This article looks at the interim analysis of E1912, a U.S. randomized phase III trial comparing ibrutinib/rituximab, followed by ibrutinib to disease progression vs 6 months of FCR among patients withCLL younger than age 70.
"Although the study was not stratified by IgHV mutation status, the results are clearly driven by outcomes in IgHV-unmutated patients in whom 3-year progression-free survival was 90.7% (Ibrutinib+R) vs 62.5% for FCR.
Among IgHV-mutated patients, in contrast, 3-year progression-free survival was identical, at 87.7% for ibrutinib/rituximab and 88% for FCR, with just three deaths occurring (two with ibrutinib and one with FCR).
This analysis is particularly important given that among IgHV-mutated patients, three different studies have demonstrated long-term, treatment-free, prolonged progression-free survival (possibly cure!) after 6 months of FCR, with a 54% plateau in the progression-free survival curve with 12-year follow-up.
Patients with normal fluorescence in situ hybridization (FISH) findings or trisomy 12 did not show a significant progression-free survival benefit with ibrutinib/rituximab.
It is essential to understand the toxicity burden of different therapies. Adverse events of grade 3 or higher were similar between the ibrutinib/rituximab and FCR arms, with more nonhematologic toxicity with ibrutinib/rituximab and more hematologic toxicity with FCR. Older patients had higher rates of ibrutinib-associated cardiac toxicities and death in the randomized older patient trial led by Alliance.

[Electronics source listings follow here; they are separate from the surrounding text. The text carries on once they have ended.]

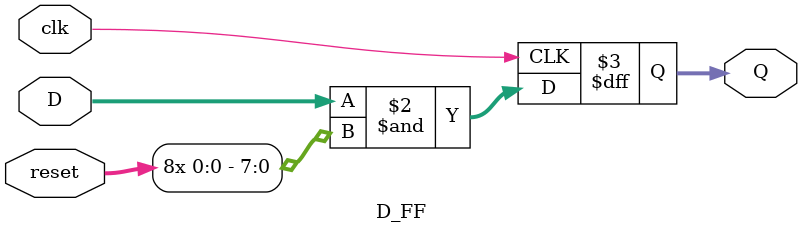
<source format=v>
module D_FF
	(
	input [7:0]D,
	input clk,
	input reset,
	output reg [7:0]Q
	);


always @(posedge clk)
begin
	Q <= D&{{8{reset}}};
end

endmodule

</source>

Newer combinations that achieve high rates of undetectable MRD including the ibrutinib-plus-FCR regimen, which achieved 84% undetectable MRD in bone marrow at best response, with 16.5-months of follow-up. The MD Anderson group has reported on front-line ibrutinib with venetoclax, with 61% undetectable MRD Venetoclax with obinutuzumab achieved 57% MRD in bone marrow in the CLL14 trial, with a 2-year progression-free survival rate of 88.2%. These regimens have planned discontinuation of therapy in deep remission, which has many advantages: likely prolonged treatment-free remission, decreased toxicity, decreased cost, decreased selection pressure for resistance, and patient satisfaction.
The field of CLL is moving very quickly, and the goal, particularly for younger, fit patients, remains undetectable minimal residual disease and time-limited therapy. Only in this way will we eventually reach a cure."